Les Choses en soi qui suivent datent de 1928. Face à ce retour en arrière d’une dizaine d’années dans la production de Prokofiev, on comprend mieux les options de Kholodenko. Ces deux pièces sur une pensée philosophique (la lecture de Kant) se révèlent abstraites, à la fois méditatives et comme à la recherche d’elles-mêmes, avec un Allegretto chaotique qui précède un Moderato scherzando aux résonances énigmatiquement cadencées. Autre retour en arrière avec les Quatre pièces op. 32 de 1918, avec des accents ironiques dans la Danse initiale, un Menuet facétieux, une fraîche Gavotte, devenue célèbre, que l’on joue souvent séparément, et une Valse sous forme de Lento qui a tendance à verser dans le merveilleux. Dans ces univers variés, Kholodenko poursuit sa quête de la limpidité, mettant en évidence un geste fluide qui sait se révéler délicat. Les Visions fugitives de 1915-1917 s’inscrivent dès lors dans une suite logique. Cette vingtaine de très brèves fugacités se présente sous les doigts du virtuose comme de fins échantillons de la personnalité du compositeur. Inspiré par des vers du poète symboliste Konstantin Balmont (1867-1942), Prokofiev y dépose des miniatures, pour ne pas dire des vétilles, dont l’énumération même des indications (lentamente, molto giocoso, con eleganza, ridicolosamente, feroce, etc…) est comme un faisceau de facettes. Dans la foulée, cela pourrait être aussi celles de l’interprète, qui les joue non pas avec détachement, mais avec une séduction immédiate qui relève de la beauté sonore.

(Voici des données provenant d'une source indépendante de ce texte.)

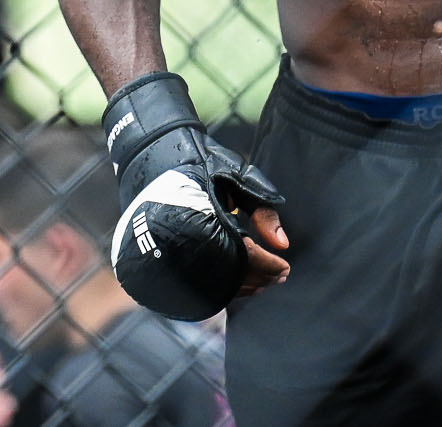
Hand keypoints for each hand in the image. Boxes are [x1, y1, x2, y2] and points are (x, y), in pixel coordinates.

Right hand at [103, 72, 287, 319]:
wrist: (156, 155)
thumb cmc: (203, 164)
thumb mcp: (240, 179)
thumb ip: (263, 210)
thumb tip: (282, 245)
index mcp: (207, 220)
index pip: (245, 258)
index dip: (268, 266)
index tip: (285, 267)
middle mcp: (188, 241)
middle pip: (232, 278)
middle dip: (260, 279)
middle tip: (280, 276)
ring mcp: (174, 252)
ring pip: (215, 286)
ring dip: (243, 286)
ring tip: (264, 281)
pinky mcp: (164, 259)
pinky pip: (198, 284)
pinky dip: (222, 287)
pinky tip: (238, 283)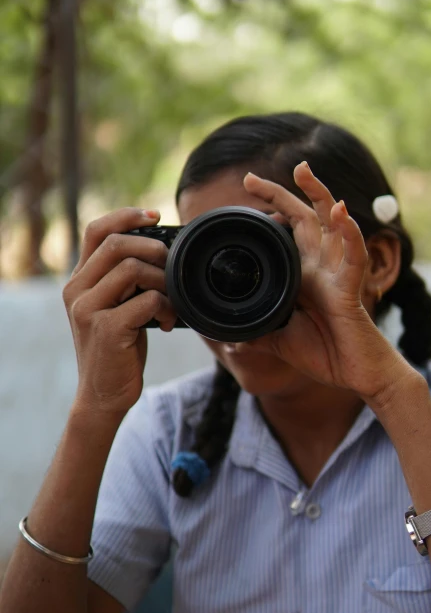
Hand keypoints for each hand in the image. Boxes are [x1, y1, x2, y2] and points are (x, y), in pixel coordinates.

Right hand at [63, 207, 176, 415]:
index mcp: (79, 280)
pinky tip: (166, 323)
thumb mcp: (116, 307)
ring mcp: (88, 309)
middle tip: (171, 268)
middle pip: (117, 244)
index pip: (97, 230)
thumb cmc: (118, 349)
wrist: (104, 395)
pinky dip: (166, 308)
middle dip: (154, 250)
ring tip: (170, 303)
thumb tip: (161, 250)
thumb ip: (126, 280)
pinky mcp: (105, 328)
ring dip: (164, 282)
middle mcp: (77, 290)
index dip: (127, 217)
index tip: (155, 216)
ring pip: (134, 269)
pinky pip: (146, 300)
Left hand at [243, 163, 412, 401]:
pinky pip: (353, 255)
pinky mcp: (351, 288)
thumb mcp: (279, 342)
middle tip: (250, 177)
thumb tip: (230, 340)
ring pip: (331, 224)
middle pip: (305, 217)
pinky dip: (349, 232)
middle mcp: (320, 267)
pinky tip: (341, 211)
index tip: (245, 192)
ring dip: (319, 195)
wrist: (356, 374)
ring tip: (303, 172)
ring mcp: (336, 274)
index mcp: (303, 274)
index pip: (286, 232)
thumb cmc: (324, 354)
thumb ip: (257, 336)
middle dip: (282, 193)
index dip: (269, 212)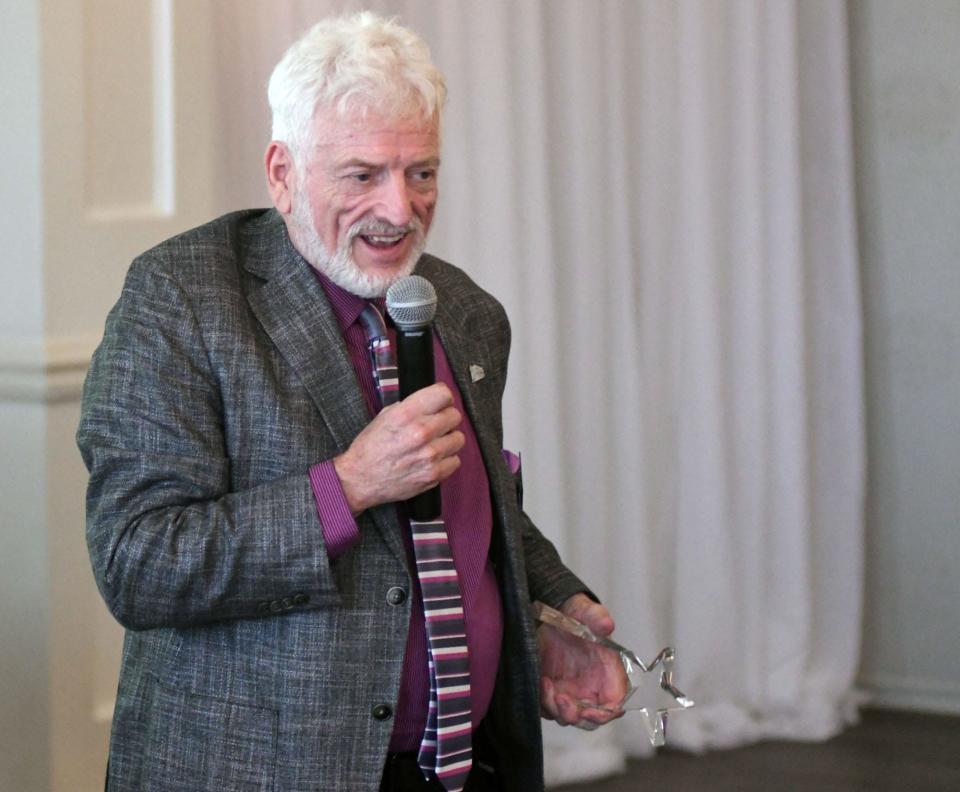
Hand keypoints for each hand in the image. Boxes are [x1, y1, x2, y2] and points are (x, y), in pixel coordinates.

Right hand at [334, 383, 464, 513]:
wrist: (360, 479)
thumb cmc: (370, 447)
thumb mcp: (385, 416)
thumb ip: (411, 407)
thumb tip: (432, 403)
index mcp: (407, 413)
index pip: (444, 394)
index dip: (443, 398)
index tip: (440, 404)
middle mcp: (421, 432)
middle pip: (455, 416)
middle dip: (446, 419)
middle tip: (436, 426)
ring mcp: (430, 455)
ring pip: (459, 438)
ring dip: (448, 440)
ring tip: (434, 444)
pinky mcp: (434, 474)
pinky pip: (455, 460)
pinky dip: (446, 460)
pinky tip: (432, 460)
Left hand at [538, 593, 626, 728]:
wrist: (554, 615)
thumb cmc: (577, 616)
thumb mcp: (585, 612)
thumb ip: (596, 617)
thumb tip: (606, 624)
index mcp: (607, 673)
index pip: (613, 704)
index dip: (604, 714)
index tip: (589, 711)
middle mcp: (591, 688)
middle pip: (588, 719)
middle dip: (575, 715)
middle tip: (561, 699)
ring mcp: (571, 692)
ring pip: (566, 717)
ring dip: (556, 708)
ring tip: (546, 684)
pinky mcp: (551, 692)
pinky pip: (547, 709)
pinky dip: (543, 703)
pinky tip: (541, 681)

En fin de notice, André Lischke utilise le mot de « kaléidoscope » pour décrire ce recueil de Visions évanescentes. Le terme, nous l’élargissons volontiers à l’entièreté de ce disque qui respire par les doigts d’un artiste amoureux du détail mais aussi de la plasticité de partitions dont il dévoile des caractères jusqu’ici peu explorés. Son regard sur Prokofiev est en tout cas insolite, mais à découvrir précisément pour la qualité de sa lisibilité.